■ ACTIVITY
Count the lines in the entries below that include the word "accurate". Give nothing but the number.

■ PROVIDED ENTRIES
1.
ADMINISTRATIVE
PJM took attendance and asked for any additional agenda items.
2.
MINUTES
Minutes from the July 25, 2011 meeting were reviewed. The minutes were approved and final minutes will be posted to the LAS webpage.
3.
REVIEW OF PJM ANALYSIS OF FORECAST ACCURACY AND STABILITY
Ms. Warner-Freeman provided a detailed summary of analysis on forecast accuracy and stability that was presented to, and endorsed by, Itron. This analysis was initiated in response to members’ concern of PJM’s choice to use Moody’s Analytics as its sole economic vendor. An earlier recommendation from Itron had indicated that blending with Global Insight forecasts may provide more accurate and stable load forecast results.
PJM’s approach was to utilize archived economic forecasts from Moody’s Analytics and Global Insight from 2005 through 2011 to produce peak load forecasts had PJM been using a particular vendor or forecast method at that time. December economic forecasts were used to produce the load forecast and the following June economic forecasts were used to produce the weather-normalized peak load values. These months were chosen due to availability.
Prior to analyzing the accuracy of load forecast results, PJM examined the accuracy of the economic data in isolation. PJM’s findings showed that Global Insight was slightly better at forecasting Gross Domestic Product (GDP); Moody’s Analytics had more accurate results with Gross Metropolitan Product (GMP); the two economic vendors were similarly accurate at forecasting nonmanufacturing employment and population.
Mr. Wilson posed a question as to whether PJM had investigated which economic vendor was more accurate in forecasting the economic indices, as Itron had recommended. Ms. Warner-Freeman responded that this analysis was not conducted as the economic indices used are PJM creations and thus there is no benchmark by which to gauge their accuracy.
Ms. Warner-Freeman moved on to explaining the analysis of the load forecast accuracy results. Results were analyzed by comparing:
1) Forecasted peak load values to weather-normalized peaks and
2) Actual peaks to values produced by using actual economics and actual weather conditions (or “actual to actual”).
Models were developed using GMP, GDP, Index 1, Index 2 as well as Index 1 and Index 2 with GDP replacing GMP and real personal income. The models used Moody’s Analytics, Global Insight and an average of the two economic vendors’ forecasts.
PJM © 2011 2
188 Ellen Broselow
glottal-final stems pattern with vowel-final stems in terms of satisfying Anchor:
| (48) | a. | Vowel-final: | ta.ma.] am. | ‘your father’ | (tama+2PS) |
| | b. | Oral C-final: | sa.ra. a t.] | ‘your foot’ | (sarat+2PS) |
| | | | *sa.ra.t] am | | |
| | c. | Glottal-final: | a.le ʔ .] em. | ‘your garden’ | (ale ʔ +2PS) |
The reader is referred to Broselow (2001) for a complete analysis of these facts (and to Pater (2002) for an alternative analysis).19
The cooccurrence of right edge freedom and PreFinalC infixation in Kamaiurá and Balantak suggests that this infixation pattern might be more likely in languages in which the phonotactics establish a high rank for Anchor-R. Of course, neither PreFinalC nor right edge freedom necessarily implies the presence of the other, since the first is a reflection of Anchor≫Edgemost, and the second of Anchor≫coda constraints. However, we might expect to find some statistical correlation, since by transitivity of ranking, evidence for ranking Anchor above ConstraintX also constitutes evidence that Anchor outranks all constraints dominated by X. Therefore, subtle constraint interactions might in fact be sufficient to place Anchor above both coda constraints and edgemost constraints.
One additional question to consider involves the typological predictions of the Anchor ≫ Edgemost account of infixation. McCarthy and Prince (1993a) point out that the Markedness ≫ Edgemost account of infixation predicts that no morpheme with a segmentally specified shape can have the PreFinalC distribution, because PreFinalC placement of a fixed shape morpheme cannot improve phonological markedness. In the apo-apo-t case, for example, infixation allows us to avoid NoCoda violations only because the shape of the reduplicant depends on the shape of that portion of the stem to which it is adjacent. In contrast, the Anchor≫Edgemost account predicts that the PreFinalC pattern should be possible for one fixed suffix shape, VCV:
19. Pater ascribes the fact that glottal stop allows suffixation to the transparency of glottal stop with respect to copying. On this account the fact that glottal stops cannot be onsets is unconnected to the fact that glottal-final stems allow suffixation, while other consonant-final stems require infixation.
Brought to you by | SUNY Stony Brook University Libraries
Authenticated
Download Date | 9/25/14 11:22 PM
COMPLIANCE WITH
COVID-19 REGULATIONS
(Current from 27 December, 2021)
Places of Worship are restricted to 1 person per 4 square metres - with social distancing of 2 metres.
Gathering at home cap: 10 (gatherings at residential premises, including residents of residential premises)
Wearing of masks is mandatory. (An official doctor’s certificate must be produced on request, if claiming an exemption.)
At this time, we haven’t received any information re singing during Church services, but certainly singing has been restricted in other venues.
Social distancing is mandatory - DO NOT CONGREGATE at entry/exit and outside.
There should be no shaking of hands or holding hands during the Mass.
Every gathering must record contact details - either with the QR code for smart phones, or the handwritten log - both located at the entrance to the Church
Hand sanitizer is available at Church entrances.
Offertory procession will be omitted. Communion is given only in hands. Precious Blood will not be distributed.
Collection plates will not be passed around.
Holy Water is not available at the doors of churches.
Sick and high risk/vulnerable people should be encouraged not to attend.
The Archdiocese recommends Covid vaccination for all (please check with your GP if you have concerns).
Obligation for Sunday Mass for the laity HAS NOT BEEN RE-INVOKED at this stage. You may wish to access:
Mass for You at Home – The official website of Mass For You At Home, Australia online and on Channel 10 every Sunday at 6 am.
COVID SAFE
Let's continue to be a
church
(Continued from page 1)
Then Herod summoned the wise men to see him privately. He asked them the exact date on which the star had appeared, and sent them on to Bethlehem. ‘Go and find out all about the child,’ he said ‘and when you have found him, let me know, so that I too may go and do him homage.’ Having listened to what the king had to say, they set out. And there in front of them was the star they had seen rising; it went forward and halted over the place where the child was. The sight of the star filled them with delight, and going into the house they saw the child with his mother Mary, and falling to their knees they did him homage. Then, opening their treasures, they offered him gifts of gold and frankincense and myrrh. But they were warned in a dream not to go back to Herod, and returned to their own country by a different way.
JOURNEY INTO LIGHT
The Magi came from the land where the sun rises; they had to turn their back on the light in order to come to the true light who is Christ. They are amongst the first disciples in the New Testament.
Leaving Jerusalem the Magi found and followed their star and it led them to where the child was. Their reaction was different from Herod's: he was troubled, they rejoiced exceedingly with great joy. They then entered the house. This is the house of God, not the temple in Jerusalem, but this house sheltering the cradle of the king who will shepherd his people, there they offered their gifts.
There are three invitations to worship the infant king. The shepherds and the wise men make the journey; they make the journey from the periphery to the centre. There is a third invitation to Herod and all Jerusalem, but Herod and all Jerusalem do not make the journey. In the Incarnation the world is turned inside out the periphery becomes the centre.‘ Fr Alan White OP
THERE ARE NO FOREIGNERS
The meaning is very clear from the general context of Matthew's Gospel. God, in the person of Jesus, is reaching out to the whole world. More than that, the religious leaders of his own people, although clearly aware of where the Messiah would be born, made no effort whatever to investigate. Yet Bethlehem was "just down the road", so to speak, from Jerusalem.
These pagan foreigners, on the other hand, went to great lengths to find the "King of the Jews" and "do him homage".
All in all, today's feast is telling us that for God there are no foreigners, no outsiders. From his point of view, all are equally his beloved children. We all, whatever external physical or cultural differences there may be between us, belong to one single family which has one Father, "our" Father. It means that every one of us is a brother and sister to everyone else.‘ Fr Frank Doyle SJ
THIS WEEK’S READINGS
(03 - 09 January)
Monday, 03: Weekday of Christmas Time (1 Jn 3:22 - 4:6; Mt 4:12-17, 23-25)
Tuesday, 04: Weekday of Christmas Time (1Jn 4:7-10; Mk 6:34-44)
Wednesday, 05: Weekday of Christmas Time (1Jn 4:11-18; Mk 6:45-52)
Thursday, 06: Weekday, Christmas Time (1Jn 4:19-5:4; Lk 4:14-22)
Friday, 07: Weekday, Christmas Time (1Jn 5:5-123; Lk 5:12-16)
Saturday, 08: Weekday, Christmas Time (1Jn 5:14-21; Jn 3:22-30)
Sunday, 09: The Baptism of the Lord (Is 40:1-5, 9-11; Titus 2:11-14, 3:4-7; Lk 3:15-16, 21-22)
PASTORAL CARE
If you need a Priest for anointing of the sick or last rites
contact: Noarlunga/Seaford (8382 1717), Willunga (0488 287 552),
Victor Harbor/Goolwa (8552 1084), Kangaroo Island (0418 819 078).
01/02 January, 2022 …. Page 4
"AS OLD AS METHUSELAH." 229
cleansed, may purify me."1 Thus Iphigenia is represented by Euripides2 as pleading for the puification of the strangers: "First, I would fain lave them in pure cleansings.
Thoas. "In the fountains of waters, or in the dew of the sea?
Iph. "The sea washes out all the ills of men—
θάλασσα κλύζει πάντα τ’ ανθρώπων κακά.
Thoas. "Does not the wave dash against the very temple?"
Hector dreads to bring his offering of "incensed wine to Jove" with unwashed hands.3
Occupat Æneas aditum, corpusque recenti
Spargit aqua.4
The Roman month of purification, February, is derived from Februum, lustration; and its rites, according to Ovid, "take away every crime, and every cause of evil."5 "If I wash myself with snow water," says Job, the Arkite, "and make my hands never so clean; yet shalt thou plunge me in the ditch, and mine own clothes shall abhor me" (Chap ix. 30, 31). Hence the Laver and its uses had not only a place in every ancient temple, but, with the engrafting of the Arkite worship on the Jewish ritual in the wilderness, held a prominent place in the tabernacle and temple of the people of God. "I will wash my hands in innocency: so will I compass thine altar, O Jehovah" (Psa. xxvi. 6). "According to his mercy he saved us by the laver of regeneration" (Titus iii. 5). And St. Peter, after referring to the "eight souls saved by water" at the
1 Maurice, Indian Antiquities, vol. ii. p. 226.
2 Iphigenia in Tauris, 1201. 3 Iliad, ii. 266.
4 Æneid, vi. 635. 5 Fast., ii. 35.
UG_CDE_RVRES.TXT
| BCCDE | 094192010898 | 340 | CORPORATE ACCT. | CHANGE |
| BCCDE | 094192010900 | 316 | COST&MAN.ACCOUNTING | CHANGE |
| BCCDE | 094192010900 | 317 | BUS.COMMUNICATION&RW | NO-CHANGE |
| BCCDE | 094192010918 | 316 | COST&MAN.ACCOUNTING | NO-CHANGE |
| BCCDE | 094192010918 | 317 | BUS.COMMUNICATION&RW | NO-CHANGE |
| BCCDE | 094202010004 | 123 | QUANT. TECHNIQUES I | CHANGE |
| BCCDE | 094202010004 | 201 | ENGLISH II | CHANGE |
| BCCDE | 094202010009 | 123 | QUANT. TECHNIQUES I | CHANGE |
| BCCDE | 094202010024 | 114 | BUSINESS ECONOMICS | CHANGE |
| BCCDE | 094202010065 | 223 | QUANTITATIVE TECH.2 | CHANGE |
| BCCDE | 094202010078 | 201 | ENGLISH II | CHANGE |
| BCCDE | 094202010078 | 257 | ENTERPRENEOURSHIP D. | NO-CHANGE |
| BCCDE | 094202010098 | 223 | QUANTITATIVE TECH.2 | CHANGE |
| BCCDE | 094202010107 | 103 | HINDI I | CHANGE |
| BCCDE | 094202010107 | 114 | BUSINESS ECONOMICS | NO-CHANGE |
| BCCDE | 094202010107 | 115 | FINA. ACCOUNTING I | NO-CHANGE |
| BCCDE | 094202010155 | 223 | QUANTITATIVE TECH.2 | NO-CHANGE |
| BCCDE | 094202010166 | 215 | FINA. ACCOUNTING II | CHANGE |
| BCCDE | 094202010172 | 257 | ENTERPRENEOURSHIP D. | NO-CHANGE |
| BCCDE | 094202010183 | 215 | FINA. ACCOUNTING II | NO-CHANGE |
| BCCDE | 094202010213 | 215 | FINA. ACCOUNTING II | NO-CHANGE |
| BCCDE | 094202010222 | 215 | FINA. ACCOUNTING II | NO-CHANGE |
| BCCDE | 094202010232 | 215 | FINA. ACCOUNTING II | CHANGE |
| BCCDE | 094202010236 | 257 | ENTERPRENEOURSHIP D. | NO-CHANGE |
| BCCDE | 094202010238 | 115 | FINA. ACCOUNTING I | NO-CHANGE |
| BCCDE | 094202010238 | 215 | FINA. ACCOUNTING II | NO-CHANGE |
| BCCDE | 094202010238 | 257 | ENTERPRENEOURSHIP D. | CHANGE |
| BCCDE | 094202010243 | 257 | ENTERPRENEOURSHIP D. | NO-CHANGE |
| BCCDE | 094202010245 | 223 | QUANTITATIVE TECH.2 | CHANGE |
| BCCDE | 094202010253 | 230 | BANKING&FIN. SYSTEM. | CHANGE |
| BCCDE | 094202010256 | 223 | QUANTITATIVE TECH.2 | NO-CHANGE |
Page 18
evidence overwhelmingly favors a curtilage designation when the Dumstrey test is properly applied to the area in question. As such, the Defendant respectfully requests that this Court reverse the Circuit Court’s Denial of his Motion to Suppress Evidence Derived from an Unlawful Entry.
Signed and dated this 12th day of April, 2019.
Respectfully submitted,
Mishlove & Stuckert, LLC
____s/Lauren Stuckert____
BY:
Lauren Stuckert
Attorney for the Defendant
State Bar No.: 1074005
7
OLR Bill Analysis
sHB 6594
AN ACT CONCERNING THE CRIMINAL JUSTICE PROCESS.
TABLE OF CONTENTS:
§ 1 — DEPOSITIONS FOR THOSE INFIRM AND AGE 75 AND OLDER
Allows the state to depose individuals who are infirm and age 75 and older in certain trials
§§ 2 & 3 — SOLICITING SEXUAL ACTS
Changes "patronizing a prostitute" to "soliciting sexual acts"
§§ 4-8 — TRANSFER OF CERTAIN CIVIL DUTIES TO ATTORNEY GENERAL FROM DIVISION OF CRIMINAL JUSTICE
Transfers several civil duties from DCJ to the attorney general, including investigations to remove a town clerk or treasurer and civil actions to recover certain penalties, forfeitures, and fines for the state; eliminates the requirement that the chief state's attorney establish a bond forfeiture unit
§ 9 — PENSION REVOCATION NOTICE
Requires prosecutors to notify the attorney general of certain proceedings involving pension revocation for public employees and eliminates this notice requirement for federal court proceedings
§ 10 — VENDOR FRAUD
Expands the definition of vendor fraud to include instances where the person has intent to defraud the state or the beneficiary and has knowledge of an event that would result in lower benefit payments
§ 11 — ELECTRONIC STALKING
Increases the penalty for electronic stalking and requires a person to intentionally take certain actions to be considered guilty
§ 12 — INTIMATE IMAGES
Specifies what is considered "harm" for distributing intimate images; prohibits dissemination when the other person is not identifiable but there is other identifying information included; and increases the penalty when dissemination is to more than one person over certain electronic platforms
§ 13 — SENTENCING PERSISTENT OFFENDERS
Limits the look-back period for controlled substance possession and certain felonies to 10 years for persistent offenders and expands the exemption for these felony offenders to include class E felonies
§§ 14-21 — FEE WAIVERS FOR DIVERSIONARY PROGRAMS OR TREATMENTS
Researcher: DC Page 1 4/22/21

■ EXERCISE SOLUTION
3